Here’s a little lump of code to paste into your form page.
http://pastie.caboo.se/199089
To use this, change your form page’s filename to have the .php file
extension. Paste this code into the Before HTML portion of the Page >
HTML Markup dialog on the form page.
Using an FTP application, move into your Web root folder, alongside
the form page, then move up two levels in the directory structure.
For example, if your form page is here:
/homes/yourname/htdocs/www/yourform.php
then move into the folder
/homes/yourname/
Create a new folder called data in that folder. With the folder
selected, use your FTP application to change the permissions on it to
world -everything: 777. Now, your Web server can create and write to
files within that folder. Because the file is outside of the Web
root, this is not a security problem from the outside world.
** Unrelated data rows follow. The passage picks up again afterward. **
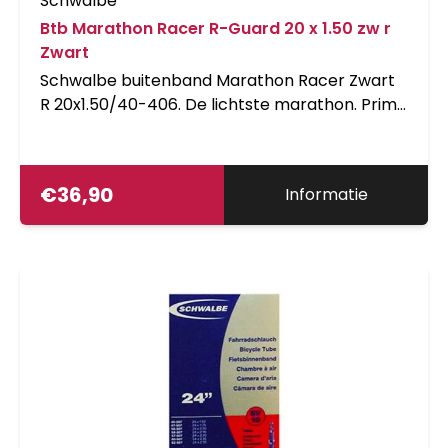
Schwalbe
Btb Marathon Racer R-Guard 20 x 1.50 zw r
Zwart
Schwalbe buitenband Marathon Racer Zwart
R 20x1.50/40-406. De lichtste marathon. Prima
lekbescherming door RaceGuard. SpeedGrip
compound voor de beste rij-eigenschappen.
Met de LiteSkin zijwand blijft de Racer op een
€
36,90
Informatie
prachtig gewichtniveau. Een erg sportieve
Marathonband. De Marathon Plus Racer is
geschikt voor E-bikes met een
trapondersteuning tot 25km-u. Voor de
snellere E-bikes, de S-pedelecs, worden
banden geadviseerd welke tot 50 km-u zijn
goedgekeurd.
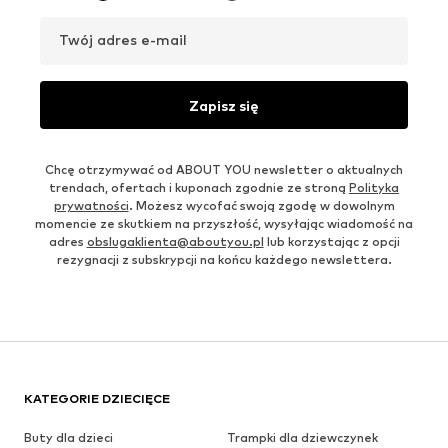
Twój adres e-mail
Zapisz się
Chcę otrzymywać od ABOUT YOU newsletter o aktualnych
trendach, ofertach i kuponach zgodnie ze stroną
Polityka
prywatności
. Możesz wycofać swoją zgodę w dowolnym
momencie ze skutkiem na przyszłość, wysyłając wiadomość na
adres
obslugaklienta@aboutyou.pl
lub korzystając z opcji
rezygnacji z subskrypcji na końcu każdego newslettera.
KATEGORIE DZIECIĘCE
Buty dla dzieci
Trampki dla dziewczynek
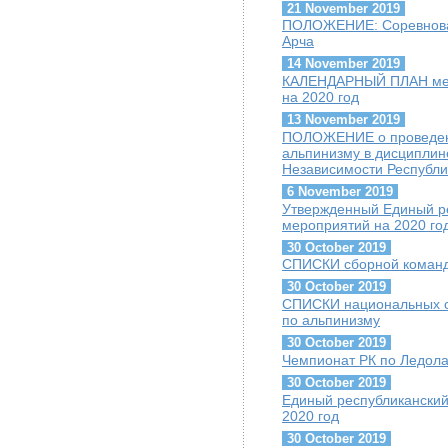
21 November 2019
ПОЛОЖЕНИЕ: Соревнован
Арча
14 November 2019
КАЛЕНДАРНЫЙ ПЛАН меро
на 2020 год
13 November 2019
ПОЛОЖЕНИЕ о проведени
альпинизму в дисципли
Независимости Республи
6 November 2019
Утвержденный Единый ре
мероприятий на 2020 го
30 October 2019
СПИСКИ сборной команды
30 October 2019
СПИСКИ национальных сб
по альпинизму
30 October 2019
Чемпионат РК по Ледолаз
30 October 2019
Единый республиканский
2020 год
30 October 2019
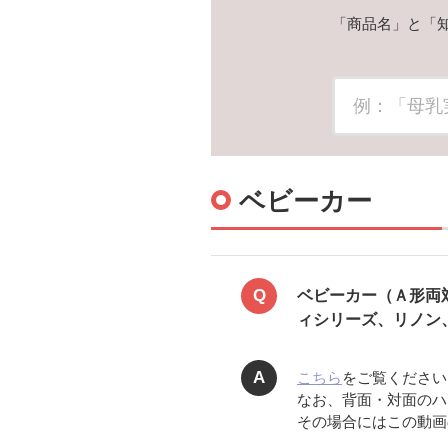
「商品名」と「
ベビーカー
Q
ベビーカー（Ａ形両
ィシリーズ、リノン、
A
こちら
をご覧ください
なお、背面・対面のハ
その場合にはこの動画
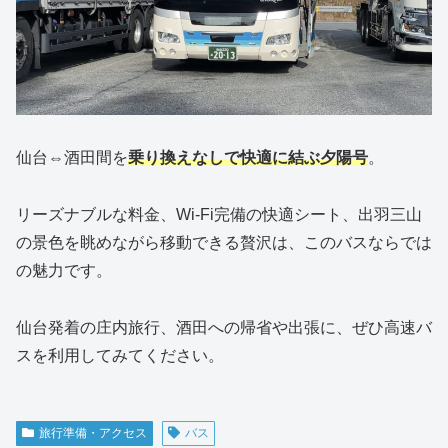
仙台⇔酒田間を
乗り換えなしで快適に結ぶ夕陽号
。
リーズナブルな料金、Wi-Fi完備の快適シート、出羽三山
の景色を眺めながら移動できる贅沢は、このバスならでは
の魅力です。
仙台発着の庄内旅行、酒田への帰省や出張に、ぜひ高速バ
スを利用してみてください。
旅行準備・アクセス
バス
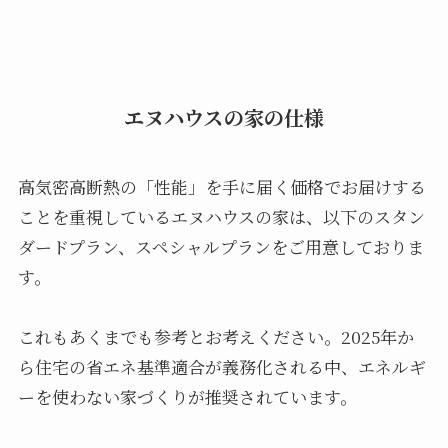
エヌハウスの家の仕様
高気密高断熱の「性能」を手に届く価格でお届けする
ことを重視しているエヌハウスの家は、以下のスタン
ダードプラン、スペシャルプランをご用意しておりま
す。
これもあくまでも参考とお考えください。2025年か
ら住宅の省エネ基準適合が義務化される中、エネルギ
ーを使わない家づくりが推奨されています。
(Depending on how your server is configured, this is a security risk
from other users on the same server, but you would need to discuss
that with your hosting provider.)
If for some reason your server does not allow you to move two levels
above the form page, let me know and I will adjust the script
accordingly.
Set your form page to POST to itself, and be sure to use whatever
form validation you want to have using one of the validation Actions.
This script does not perform any validation.
Also be sure to set your form’s submit button so that it has the name
‘save’. It can say anything you like on the button (that’s the
button’s value, not its name) but it must be named save for the code
above to do anything at all. You make these changes on the right-most
tab of the Inspector while the button is selected.
Now, when the form is submitted, a text file called data.csv is
either opened or created inside the data folder, and the form
contents are written to it as a new line at the end of the file. Your
client can download this file using FTP, and open it in Excel. Excel
will notice that it’s a CSV file and convert it to a spreadsheet for
viewing.
At any point, you can simply delete that file from the server, and
the next submission will create a new one. In this way you can start
fresh, perhaps if there is a new seminar offering.
Walter
On May 18, 2008, at 1:09 AM, Doty Shepard wrote:
Yes. Possibly. How hard is it to set something like this up?
This is a website for a seminar that could have several hundred in
attendence. The form is a registration form for the event. It would
be nice
if she didn’t need to deal with several hundred individual emails.
Doty
From: Walter Lee Davis email@hidden
Reply-To: “email@hidden” email@hidden
Date: Sat, 17 May 2008 16:08:09 -0400
To: “email@hidden” email@hidden
Subject: Re: Forms confusion (total noobie)
Does that sound like something that your client could work with?